We all remember the late Jerry Falwell's assertion that Tinky Winky, the purple Teletubby, was gay. Alan Sears of the Alliance Defense Fund once opined in a book that SpongeBob SquarePants might be gay as well. After all, SpongeBob's best friend is a pink starfish. (What more evidence do you need?!) James Dobson of Focus on the Family once called SpongeBob a dupe for the gay rights movement for appearing in a video promoting tolerance.
Religious Right busybodies just can't keep their hands off children's literature. They spent years attacking the Harry Potter books for allegedly promoting witchcraft. Heather Has Two Mommies, a book about a girl with lesbian parents, pushed some Religious Right groups over the brink into hysteria.
Now the self-appointed guardians of public morality have another target: two allegedly gay penguins. Religious Right groups are up in arms over a kids' book titled And Tango Makes Three. The work, loosely based on actual incident, concerns two male penguins at New York City's Central Park Zoo who adopted a fertilized egg and raised the chick.

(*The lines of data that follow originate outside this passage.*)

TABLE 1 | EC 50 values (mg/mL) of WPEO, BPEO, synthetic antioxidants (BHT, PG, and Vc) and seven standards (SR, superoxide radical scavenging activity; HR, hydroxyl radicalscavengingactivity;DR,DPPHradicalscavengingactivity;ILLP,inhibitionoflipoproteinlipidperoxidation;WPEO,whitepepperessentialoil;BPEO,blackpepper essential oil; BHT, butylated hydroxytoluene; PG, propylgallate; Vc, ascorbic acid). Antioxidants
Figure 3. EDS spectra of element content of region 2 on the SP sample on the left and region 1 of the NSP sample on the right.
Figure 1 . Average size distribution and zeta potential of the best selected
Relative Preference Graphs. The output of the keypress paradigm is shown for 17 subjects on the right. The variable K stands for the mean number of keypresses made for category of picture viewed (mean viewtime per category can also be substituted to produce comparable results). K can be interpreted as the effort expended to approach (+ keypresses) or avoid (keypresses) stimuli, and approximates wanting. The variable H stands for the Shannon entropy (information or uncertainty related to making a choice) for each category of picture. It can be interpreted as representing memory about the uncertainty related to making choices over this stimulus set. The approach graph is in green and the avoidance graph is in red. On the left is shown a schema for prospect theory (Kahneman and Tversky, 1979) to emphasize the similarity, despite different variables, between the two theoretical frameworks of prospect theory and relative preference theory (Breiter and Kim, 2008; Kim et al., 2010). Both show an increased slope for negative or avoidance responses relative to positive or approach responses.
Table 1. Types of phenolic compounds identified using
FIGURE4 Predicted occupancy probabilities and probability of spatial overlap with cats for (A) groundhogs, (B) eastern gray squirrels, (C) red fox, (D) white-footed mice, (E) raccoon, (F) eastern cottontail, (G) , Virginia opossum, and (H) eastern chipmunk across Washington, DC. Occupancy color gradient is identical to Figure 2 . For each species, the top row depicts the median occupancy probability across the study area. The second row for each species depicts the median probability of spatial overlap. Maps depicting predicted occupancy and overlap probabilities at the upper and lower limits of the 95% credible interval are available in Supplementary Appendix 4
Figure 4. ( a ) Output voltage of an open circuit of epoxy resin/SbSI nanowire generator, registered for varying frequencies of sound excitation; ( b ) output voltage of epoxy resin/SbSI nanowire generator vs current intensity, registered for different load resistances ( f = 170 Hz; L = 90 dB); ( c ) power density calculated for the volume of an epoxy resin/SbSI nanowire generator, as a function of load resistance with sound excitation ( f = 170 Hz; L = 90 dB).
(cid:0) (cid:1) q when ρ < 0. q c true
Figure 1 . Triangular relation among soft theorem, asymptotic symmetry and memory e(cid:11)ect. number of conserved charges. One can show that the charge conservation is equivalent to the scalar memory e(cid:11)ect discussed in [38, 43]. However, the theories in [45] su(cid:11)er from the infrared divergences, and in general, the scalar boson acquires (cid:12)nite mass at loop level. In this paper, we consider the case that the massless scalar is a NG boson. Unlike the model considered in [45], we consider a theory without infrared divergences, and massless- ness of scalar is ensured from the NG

Thus did a charming story about unexpected behavior by animals that might amuse and delight young readers become, to the Religious Right, yet another part of the great gay agenda. Angry fundamentalist parents all over the country have demanded that And Tango Makes Three be removed from public school libraries and public libraries.
Focus on the Family was quick to jump on the censorship bandwagon. Candi Cushman, education analyst for Focus on the Family Action, said, "It's very misleading, and it's a very disingenuous, inaccurate way to promote a political agenda to little kids. What they're not telling kids is that the supposedly gay penguin who is the star of this story later mated with a female penguin in real life."
So a kids' book about penguin sex would have been okay with Focus on the Family – as long as they were heterosexual?
The chinstrap penguins in question, named Roy and Silo by zookeepers, engaged in a partnership that's not unusual for their species. It is called "paired behavior."
Male chinstraps are more involved dads than some of their counterparts in the animal kingdom. Male and female chinstraps take turns incubating eggs, sitting on them for shifts of five to 10 days, so males are accustomed to playing a serious parenting role.
Roy and Silo had been observed trying to hatch a rock as if it were an egg. The zookeepers decided to give them the second egg of a male and female penguin couple that had previously been unable to hatch two eggs at the same time. Roy and Silo successfully hatched the egg, and the chick was named Tango. It sounds like a happy, pro-life ending, but leave it to the Religious Right to carp about it.
There's no doubt that Roy and Silo were adopted by many in the gay community and became icons. But that's no reason to censor the book. Their unusual story remains compelling and provides an interesting, educational tale of unexpected animal behavior for youngsters.
The good news is that efforts by latter-day Puritans to censor this book are failing in some parts of the country. Most recently, officials in Loudoun County, Va., decided to return And Tango Makes Three to the shelves of the school library.
Loudoun County School Superintendent Edgar B. Hatrick now says it was a mistake to pull the book from elementary school libraries. A county resident had complained about the book, and Hatrick decided only teachers and parents should have access to it. He has now reversed himself and says the book may go back on the shelves.
In overruling himself, Hatrick relied on something of a technicality. He said that the resident who complained about the book is not a parent of children in the county school system. School policy states that challenges to curriculum material, he pointed out, must come from parents.
It's great that the book will remain in school libraries, but it's a shame that Hatrick didn't just come right out and say that the school system rejects censorship and will not allow a tiny fraction of religious extremists to determine the reading material of everyone else. The book, after all, was merely made available in the school library. No child was required to read it.
This will certainly not be the last Religious Right challenge to reading material in public schools. The American Library Association catalogues censorship attempts every year and always finds a disturbing number of challenges to books. The crusade against children's literature seems to be on the upswing, as theocracy-minded Religious Right activists seek to enforce their own Index of Forbidden Books.
And Tango Makes Three has won several awards. The American Library Association named it a Notable Children's Book, and the American Society for the Protection of Animals liked it so much they gave it an Outstanding Book Award. A family magazine published by the children's cable network Nick Jr. named it "Best Book of the Year."
It would be a shame if Religious Right pressure groups were to succeed in their campaign to keep this interesting book out of the hands of youngsters.